Dagan blieb äußerlich gelassen. Er konnte es gar nicht leiden, wenn man versuchte, ihn vorzuführen, und hatte zweifellos keine Lust zu antworten. Er tat es dennoch. „Nein“, sagte er und blickte Calliope aus kalten grauen Augen an.
Calliope hatte ihre Antwort bekommen, ob sie sie erwartet hatte oder nicht. Sie ließ die Schultern sinken, die Anspannung schien von ihr zu weichen. Traurig lächelnd sagte sie zu Roxy: „Ich habe meinen Job nicht besonders gut gemacht. Du warst meine erste Schülerin. Die Aufgabe war neu für mich. Du warst so verschlossen und zurückhaltend, da habeich nicht in dich dringen wollen. Ich hatte Angst, du würdest dich sofort ganz zurückziehen. Jetzt sehe ich ein, dass das ein Fehler war. Ich habe dich verloren. Und ich werde mich dafür verantworten müssen.“
Energisch schüttelte Roxy den Kopf. „Du hast mich nicht verloren.“
Calliope suchte sichtlich nach den richtigen Worten. Ihr wäre die Erklärung vielleicht leichter gefallen, wenn Dagan nicht dabeigestanden hätte. „Du gehörst zu den untersten Rängen in der Isisgarde, Roxy. In bestimmte Geheimnisse bist du eben nicht eingeweiht.“
„Ich war nicht einmal in die Dinge eingeweiht, die mich direkt angehen.“
Calliope verzog das Gesicht. „Es war mein Fehler. Es tut mir leid, und ich muss mich bei dir entschuldigen. Aber nach dem, was jetzt ans Licht gekommen ist, hättest du nie eine von uns werden können.“
„Was?“ Roxy war entsetzt.
„Ich wusste ja nichts von dieser Geschichte mit ihm, dass seines dein erstes Blut gewesen ist, das von einem Reaper. Hätte ich es gewusst … Aber das ist ja jetzt auch egal. Du hast von seinem Blut getrunken. Seine Spur ist in dir. Ich kann mir das gar nicht vorstellen …“ In ihrer Miene mischten sich beinahe ehrfürchtiges Staunen und Abscheu.
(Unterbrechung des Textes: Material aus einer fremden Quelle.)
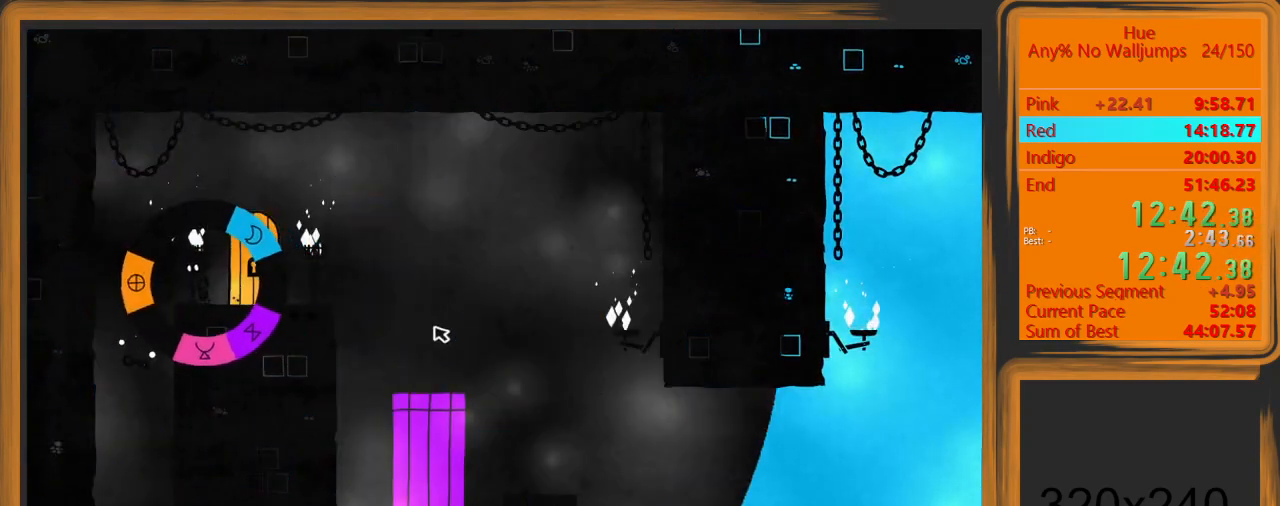
{"keys": [], "mouse": ["left"], "events": [[267, "a", "up"]]}
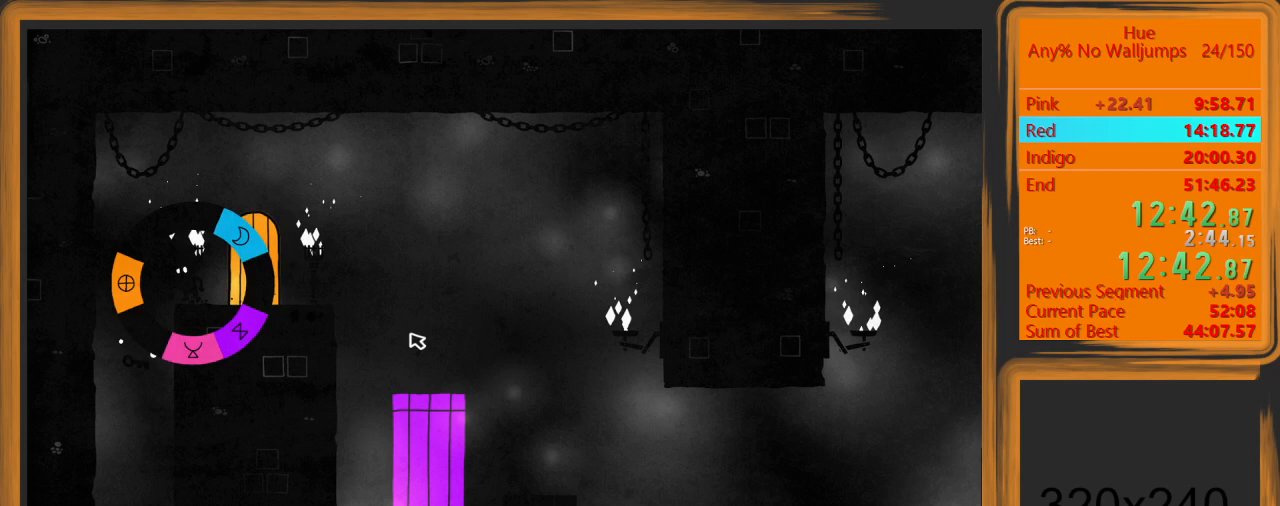
{"keys": [], "mouse": ["left"], "events": []}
„Was willst du damit sagen?“ Panik kam in Roxy auf. „Soll das heißen, ich gehöre deswegen nicht mehr zu den Isistöchtern?“ Ihr Magen krampfte sich zusammen. Nach zehn Jahren, nach zehn langen Jahren, in denen sie endlich ein Gefühl von Zugehörigkeit und Geborgenheit in dieser Gemeinschaft gefunden hatte, sagte sich Calliope von ihr los. Und Roxy stand wieder vor dem Nichts wie schon so oft zuvor. Sie musste unwillkürlich an die Menschen denken, die sie schon verloren hatte, ihre Mutter, ihre Pflegeeltern, Rhianna. Sie war wieder allein.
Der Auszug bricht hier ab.